Good suffix rule: If t is the longest suffix of P that matches T in the current position, then P can be shifted so that the previous occurrence of t in P matches T. In fact, it can be required that the character before the previous occurrence of t be different from the character before the occurrence of t as a suffix.
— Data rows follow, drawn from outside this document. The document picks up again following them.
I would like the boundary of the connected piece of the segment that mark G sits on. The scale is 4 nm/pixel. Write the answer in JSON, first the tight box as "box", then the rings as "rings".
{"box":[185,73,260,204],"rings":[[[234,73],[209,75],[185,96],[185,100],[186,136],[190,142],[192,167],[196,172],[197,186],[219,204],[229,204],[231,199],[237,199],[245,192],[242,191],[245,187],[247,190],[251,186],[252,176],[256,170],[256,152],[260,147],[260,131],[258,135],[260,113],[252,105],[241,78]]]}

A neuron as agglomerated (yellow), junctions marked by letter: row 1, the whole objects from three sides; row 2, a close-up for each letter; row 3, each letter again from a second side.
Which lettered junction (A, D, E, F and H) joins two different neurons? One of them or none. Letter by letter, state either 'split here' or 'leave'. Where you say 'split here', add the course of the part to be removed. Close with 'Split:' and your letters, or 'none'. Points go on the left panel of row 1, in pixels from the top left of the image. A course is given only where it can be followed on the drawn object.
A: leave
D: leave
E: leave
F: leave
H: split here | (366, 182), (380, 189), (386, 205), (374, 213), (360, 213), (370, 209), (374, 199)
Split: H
If no such previous occurrence of t exists, then the following cases apply:

1. Find the smallest shift that matches a prefix of the pattern to a suffix of t in the text
2. If there's no such match, shift the pattern by n (the length of P)

Note that these cases can be applied even if the length of t is n (a match of P was found in T)

More formally:

L(i) is the largest k < n so that P[i..n] matches a suffix of P[1..k] (or zero if none exists)
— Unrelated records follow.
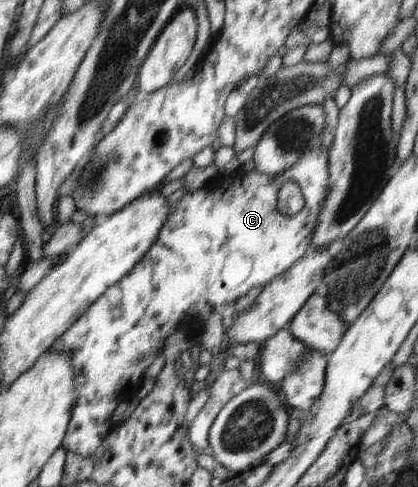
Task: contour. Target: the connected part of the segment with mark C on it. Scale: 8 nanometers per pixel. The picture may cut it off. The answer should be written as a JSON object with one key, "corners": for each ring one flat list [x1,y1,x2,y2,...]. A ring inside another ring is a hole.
{"corners":[[323,145,319,148,312,148,303,156,303,158,301,158,301,160,299,160,299,162,297,162,297,164,293,164,291,168,287,168,284,172,272,176,255,170,249,171,248,173,239,173,239,169,240,166,231,174,217,172,207,185,203,185,196,191,191,191,183,195,183,197,177,201,175,208,171,207,168,214,168,220,165,221,164,227,158,232,157,241,155,241,153,247,143,255,143,258,135,265,135,268,132,268,132,270,119,280,117,284,106,287,105,292,103,292,97,300,94,300,94,303,90,308,87,311,82,312,81,316,78,316,78,319,61,336,58,336,57,340,54,340,53,344,48,348,48,350,64,350,64,352,68,352,68,354,70,354,70,359,72,360,73,380,76,386,76,401,72,410,71,420,67,425,65,438,63,438,62,442,62,447,66,451,73,452,82,458,88,458,93,456,101,445,103,445,103,441,107,439,110,429,114,427,113,425,109,426,108,420,111,420,112,414,121,401,126,400,135,394,137,386,142,382,144,377,146,377,145,372,147,372,147,368,155,362,155,358,159,358,159,356,162,355,167,336,172,332,175,332,177,334,186,335,189,339,195,341,201,340,200,333,203,332,203,323,205,323,211,314,223,312,225,308,234,304,237,298,245,296,245,294,254,286,265,286,266,284,269,284,276,276,283,274,287,269,293,266,293,264,295,264,308,250,311,243,311,236,318,223,318,216,320,215,326,192,328,192,328,149],[242,174,243,178,237,180,236,176],[287,181,296,182,300,186,302,195,304,196,304,207,295,214,295,216,290,216,288,218,285,214,281,214,277,208,279,189],[197,322,201,323,201,325,196,328,195,324]]}

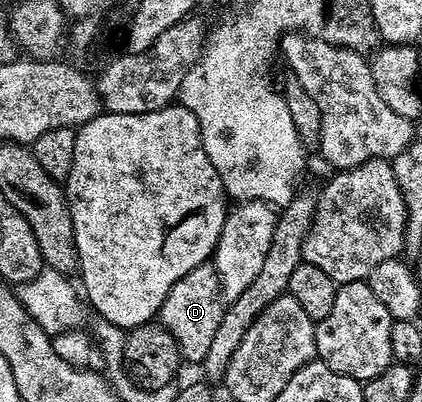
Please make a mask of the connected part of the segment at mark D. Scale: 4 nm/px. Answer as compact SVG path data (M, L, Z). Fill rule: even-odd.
M205 263L194 267L166 295L158 314L159 324L174 335L174 339L180 348L181 358L185 362L203 362L206 351L210 351L210 342L214 340L214 334L218 332L218 323L222 323L226 305L222 300L220 291L220 277L216 274L216 266L212 263Z

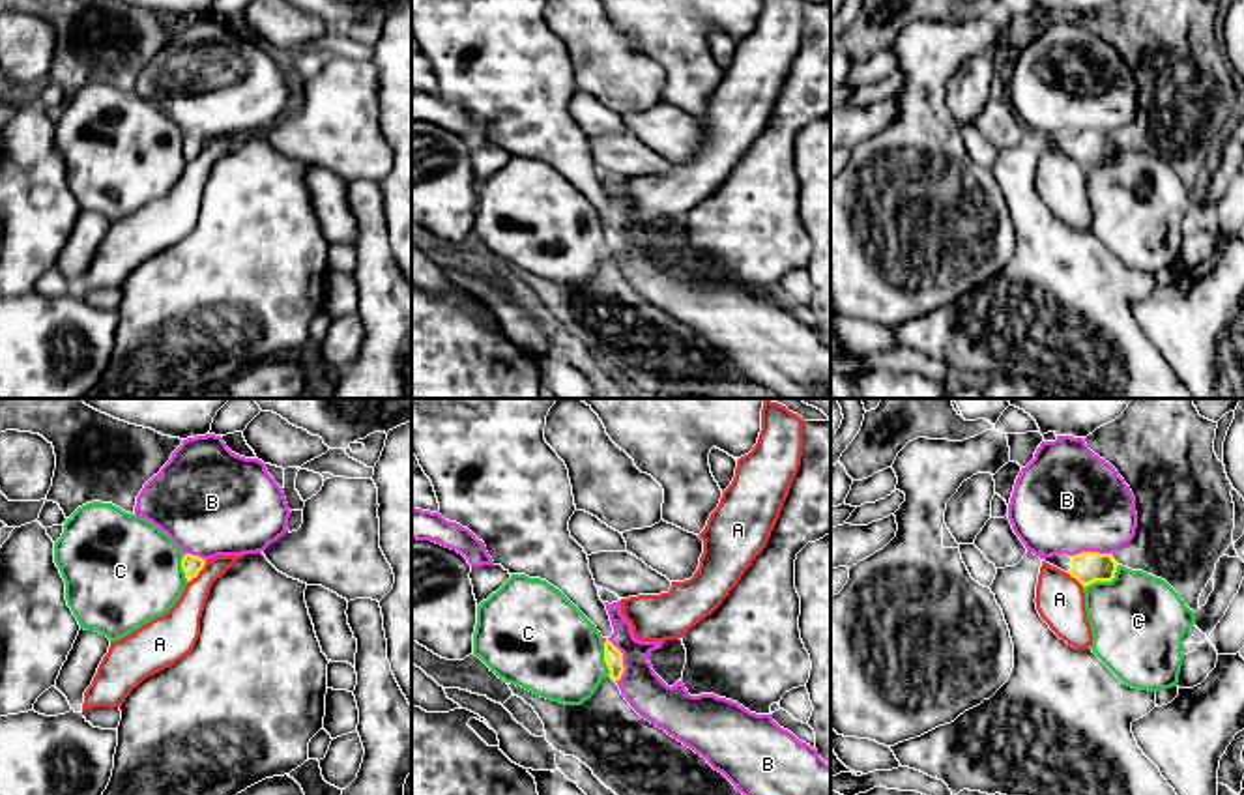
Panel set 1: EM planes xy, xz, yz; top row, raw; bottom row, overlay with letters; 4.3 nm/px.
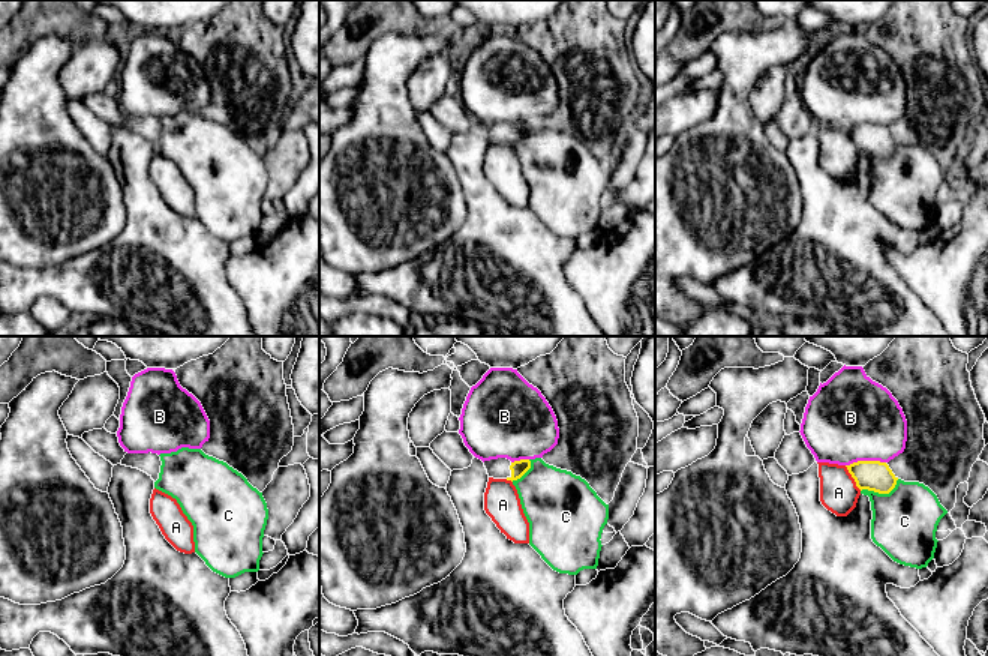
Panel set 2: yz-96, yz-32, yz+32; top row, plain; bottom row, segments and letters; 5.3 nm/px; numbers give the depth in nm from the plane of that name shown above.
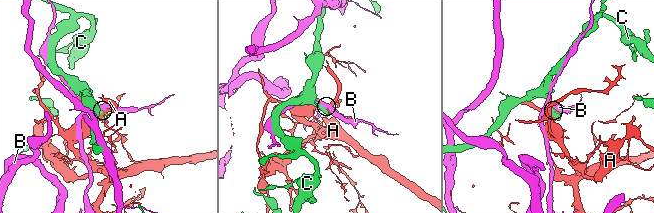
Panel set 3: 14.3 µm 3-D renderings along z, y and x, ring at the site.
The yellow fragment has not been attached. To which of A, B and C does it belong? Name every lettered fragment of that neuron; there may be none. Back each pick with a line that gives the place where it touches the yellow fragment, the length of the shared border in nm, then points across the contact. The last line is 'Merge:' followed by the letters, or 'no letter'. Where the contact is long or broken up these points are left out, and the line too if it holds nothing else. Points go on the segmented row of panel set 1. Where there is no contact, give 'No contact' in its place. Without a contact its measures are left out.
Merge: no letter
L'(i) is the largest k < n so that P[i..n] matches a suffix of P[1..k] and P(i-1) did not match the character before the suffix (or zero if there's no such j)

Nj(P) is the length of the longest suffix of P[1..j] that is also a suffix of P Note: Nj(P) = Zn-j+1(Pr)

l'(i) is the length of the longest suffix of P[i..n] that is also a prefix of P (or zero if none exists)

Theorem 2.2.2: L(i) is the largest j < n so that Nj(P) >= |P[i..n]| = n - i + 1
L'(i) is the largest j < n so that Nj(P) = |P[i..n]| = n - i + 1

Given this theorem and the above note, one can calculate all the Nj(P) values using the Z (fundamental preprocessing) algorithm, then go through these values in order of j filling in a table of L'(i) = j, where i = n - Nj(P) + 1.

Theorem 2.2.4: l'(i) is the largest j <= |P[i..n]| = n - i + 1 so that Nj(P) = j

Shift due to good suffix rule: If a mismatch occurs at P(i-1) and L'(i) > 0, shift right by n - L'(i)

If L'(i) = 0, shift right by n - l'(i)

When an occurrence of P is found, shift right by n - l'(2)

If P(n) mismatches, shift right by 1